[Saved entries]
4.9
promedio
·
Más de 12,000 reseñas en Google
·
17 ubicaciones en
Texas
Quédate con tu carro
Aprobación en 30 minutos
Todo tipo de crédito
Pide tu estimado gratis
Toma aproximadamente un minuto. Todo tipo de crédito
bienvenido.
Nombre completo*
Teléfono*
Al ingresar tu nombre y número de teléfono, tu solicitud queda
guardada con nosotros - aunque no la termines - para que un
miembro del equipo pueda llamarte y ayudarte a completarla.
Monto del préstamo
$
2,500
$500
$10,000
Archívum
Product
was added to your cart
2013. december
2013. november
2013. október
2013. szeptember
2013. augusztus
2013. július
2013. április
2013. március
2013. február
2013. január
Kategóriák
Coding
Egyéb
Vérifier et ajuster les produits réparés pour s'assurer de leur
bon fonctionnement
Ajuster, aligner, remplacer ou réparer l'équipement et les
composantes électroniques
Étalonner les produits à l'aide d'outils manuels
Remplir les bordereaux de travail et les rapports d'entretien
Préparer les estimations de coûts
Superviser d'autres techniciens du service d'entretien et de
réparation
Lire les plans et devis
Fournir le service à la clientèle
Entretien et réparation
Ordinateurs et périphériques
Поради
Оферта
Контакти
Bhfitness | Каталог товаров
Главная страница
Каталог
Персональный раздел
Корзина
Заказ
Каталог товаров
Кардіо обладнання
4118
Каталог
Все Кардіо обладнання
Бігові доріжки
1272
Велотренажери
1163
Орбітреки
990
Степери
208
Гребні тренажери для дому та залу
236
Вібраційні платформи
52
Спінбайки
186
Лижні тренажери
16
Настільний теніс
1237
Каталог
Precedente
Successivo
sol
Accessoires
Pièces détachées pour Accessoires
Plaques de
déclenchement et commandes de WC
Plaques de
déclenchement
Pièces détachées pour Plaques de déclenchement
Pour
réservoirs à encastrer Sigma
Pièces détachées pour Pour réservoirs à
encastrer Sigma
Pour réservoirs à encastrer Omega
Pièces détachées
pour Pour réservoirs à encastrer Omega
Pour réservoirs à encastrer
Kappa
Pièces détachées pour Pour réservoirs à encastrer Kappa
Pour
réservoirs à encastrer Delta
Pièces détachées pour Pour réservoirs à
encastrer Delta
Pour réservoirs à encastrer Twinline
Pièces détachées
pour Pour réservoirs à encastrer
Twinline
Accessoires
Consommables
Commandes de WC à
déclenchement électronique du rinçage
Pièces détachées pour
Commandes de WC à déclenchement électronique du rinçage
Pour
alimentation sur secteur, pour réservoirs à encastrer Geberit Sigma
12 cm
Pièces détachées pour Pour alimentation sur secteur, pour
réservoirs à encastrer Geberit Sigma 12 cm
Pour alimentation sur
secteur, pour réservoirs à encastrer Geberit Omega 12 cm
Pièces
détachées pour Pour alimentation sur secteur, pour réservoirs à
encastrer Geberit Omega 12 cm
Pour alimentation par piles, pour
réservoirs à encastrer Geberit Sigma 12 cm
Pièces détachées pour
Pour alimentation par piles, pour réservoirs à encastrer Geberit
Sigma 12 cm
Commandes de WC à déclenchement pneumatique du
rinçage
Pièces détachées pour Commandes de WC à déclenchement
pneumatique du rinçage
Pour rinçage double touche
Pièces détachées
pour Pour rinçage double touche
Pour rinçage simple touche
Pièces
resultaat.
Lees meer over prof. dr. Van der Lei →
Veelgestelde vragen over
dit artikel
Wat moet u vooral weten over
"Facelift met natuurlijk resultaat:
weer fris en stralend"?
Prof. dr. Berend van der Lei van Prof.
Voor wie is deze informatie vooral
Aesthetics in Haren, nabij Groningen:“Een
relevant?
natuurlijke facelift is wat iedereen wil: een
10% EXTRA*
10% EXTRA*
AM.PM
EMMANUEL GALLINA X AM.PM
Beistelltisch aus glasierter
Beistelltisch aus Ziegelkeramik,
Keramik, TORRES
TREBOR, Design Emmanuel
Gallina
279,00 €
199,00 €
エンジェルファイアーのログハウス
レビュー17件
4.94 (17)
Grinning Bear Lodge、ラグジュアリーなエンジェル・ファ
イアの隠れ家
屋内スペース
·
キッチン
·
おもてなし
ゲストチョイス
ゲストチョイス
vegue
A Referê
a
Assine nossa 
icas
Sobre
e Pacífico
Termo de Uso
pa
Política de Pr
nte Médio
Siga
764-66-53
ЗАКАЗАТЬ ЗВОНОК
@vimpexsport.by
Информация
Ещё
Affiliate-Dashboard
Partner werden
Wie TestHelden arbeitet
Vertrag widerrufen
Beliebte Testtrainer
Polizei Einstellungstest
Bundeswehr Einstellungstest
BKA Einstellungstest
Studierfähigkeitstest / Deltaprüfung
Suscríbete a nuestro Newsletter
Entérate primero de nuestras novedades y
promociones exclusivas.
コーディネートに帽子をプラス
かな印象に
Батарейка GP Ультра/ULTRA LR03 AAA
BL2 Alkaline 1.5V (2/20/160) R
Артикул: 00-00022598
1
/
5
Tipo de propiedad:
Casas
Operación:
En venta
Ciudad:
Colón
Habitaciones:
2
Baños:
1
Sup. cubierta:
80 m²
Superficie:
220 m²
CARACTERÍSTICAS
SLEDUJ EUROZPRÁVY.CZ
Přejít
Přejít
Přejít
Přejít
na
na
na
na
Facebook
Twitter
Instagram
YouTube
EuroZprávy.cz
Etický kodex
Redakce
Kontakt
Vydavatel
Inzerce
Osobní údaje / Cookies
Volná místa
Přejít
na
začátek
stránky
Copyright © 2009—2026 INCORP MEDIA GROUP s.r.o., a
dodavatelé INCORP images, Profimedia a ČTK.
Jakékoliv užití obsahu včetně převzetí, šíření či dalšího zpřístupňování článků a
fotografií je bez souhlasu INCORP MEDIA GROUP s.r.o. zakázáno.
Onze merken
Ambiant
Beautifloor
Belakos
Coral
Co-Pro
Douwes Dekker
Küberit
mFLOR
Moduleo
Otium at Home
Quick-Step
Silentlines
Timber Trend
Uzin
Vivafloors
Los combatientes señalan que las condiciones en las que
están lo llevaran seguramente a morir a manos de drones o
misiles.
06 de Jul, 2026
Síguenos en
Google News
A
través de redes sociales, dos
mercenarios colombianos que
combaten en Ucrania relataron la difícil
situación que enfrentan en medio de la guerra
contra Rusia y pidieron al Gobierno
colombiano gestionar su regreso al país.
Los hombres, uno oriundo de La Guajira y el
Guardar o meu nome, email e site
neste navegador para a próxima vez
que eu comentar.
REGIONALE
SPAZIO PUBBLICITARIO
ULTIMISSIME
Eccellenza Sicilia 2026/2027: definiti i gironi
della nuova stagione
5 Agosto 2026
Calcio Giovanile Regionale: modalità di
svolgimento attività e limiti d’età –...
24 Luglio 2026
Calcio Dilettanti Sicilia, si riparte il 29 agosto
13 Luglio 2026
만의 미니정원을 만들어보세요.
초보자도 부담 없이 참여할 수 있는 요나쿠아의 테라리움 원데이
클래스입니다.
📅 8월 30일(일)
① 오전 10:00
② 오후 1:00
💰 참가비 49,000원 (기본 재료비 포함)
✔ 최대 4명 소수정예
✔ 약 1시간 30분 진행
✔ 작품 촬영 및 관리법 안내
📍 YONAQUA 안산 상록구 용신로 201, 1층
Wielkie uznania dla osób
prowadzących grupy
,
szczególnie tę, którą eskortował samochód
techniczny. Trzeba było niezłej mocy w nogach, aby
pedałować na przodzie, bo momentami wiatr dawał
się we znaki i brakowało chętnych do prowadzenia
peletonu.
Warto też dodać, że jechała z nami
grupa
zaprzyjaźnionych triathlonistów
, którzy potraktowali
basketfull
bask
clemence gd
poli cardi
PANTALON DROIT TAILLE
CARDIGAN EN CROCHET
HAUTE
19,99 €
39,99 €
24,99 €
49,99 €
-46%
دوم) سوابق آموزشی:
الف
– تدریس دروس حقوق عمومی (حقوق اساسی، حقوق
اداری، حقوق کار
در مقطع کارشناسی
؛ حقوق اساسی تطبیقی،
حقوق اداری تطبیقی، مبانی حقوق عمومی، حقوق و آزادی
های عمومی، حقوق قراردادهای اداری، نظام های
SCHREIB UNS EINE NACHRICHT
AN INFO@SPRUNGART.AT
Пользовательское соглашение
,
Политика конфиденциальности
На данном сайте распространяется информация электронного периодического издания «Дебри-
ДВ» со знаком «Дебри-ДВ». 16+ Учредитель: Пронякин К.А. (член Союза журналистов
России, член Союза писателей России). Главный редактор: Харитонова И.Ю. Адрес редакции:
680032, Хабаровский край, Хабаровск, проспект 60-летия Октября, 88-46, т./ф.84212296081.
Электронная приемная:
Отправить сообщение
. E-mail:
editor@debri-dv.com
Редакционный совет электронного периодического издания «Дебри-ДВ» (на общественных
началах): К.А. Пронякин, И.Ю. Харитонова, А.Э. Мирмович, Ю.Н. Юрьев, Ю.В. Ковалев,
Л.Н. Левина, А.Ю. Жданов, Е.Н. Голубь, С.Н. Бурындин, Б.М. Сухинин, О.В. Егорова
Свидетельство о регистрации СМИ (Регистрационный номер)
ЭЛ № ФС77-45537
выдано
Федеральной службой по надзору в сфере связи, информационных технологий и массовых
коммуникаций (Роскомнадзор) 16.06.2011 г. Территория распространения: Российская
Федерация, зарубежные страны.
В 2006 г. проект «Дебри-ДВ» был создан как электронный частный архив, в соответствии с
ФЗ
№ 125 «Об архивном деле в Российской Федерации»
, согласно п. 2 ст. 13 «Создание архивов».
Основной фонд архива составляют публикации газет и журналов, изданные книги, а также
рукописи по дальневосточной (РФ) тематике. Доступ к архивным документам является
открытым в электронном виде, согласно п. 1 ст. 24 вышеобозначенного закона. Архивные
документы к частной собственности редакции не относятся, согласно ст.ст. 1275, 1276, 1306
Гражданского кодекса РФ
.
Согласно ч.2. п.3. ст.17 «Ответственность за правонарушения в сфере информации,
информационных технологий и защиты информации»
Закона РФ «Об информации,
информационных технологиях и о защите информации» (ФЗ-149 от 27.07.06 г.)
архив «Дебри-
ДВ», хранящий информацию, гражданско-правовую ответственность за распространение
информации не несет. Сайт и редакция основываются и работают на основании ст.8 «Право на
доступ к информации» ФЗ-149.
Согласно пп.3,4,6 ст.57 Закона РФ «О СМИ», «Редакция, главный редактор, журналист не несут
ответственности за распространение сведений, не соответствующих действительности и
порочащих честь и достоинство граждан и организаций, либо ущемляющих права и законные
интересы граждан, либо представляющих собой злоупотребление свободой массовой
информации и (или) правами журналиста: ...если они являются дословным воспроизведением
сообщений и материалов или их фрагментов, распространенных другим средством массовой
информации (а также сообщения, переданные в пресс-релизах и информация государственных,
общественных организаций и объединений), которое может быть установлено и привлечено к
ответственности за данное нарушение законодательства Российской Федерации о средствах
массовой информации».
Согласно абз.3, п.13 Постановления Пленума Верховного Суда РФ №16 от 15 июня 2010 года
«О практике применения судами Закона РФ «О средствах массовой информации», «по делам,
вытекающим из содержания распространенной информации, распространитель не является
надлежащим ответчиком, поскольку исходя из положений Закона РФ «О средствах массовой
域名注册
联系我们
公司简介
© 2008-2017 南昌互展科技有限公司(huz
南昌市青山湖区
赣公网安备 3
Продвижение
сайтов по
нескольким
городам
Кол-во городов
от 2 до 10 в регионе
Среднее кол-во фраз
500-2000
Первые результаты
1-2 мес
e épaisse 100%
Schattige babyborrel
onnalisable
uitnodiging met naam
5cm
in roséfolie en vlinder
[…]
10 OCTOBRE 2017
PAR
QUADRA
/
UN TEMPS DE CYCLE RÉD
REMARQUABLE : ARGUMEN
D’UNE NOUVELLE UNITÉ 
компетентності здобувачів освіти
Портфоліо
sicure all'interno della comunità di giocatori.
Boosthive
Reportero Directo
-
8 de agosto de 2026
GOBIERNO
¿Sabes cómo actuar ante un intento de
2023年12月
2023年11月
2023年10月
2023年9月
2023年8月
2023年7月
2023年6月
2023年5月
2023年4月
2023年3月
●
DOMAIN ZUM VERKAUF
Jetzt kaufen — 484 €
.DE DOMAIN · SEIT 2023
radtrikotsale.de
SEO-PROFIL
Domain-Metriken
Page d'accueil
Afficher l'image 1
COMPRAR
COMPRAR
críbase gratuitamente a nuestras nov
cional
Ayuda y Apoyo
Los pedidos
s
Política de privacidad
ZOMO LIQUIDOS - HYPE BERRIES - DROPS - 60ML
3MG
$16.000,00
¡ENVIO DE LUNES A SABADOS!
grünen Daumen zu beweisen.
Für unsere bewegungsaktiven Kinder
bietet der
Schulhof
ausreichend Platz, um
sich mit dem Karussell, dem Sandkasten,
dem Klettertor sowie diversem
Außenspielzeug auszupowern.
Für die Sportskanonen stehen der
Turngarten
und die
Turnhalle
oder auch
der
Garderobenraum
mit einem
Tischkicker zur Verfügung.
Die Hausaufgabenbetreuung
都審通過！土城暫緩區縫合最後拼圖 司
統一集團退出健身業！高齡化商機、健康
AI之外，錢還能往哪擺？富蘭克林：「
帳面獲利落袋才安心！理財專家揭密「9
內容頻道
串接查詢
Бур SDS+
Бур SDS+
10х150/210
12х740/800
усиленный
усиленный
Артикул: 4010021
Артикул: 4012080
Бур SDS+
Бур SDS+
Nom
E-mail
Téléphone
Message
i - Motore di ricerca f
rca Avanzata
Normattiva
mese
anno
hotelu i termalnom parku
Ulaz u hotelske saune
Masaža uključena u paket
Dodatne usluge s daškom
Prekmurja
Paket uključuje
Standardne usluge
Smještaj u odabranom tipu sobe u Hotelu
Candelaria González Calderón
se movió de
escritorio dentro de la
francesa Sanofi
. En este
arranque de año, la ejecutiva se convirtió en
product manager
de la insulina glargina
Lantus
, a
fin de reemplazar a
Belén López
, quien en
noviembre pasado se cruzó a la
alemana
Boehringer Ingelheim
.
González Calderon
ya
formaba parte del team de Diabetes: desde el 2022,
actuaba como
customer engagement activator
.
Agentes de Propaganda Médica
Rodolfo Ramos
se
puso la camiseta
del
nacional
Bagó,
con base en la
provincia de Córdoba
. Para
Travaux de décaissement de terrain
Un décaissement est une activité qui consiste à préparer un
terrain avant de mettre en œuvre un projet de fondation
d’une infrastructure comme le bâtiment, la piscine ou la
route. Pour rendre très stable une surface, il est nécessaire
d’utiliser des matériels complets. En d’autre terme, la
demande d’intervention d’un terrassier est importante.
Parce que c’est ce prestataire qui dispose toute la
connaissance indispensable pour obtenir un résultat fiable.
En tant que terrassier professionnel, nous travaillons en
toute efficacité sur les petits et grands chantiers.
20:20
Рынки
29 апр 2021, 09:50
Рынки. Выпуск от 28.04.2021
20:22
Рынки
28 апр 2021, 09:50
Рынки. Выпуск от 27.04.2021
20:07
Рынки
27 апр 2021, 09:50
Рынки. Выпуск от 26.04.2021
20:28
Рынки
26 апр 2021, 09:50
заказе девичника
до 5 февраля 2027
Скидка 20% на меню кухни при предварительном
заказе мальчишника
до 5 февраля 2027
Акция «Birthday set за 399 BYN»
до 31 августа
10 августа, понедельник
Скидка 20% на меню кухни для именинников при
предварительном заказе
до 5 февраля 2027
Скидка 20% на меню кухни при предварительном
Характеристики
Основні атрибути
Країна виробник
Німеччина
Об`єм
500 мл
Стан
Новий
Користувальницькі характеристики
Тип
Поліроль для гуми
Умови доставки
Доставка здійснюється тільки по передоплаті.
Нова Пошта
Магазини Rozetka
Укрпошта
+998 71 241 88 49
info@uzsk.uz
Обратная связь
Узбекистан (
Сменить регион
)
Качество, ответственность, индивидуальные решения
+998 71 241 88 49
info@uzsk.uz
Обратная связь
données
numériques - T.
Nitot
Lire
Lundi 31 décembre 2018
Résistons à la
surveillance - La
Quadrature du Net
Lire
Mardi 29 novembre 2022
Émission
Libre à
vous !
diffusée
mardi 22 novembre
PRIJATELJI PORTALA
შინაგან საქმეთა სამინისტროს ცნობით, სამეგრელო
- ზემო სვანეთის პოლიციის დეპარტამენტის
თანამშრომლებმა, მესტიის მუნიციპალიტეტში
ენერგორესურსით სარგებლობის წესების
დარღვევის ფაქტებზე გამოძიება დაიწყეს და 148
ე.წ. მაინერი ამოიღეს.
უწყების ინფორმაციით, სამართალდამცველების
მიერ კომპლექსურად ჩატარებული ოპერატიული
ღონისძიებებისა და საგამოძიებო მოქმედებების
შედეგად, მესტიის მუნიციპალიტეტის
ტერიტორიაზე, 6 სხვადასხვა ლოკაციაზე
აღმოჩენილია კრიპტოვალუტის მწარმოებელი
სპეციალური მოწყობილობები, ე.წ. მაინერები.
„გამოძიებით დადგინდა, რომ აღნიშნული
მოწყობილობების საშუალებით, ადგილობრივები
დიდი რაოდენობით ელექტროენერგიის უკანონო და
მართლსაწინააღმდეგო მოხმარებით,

- [Aim of the exercise]: Return every line from the entries above that contains the word "اساسی".

- [The answer]:
– تدریس دروس حقوق عمومی (حقوق اساسی، حقوق
؛ حقوق اساسی تطبیقی،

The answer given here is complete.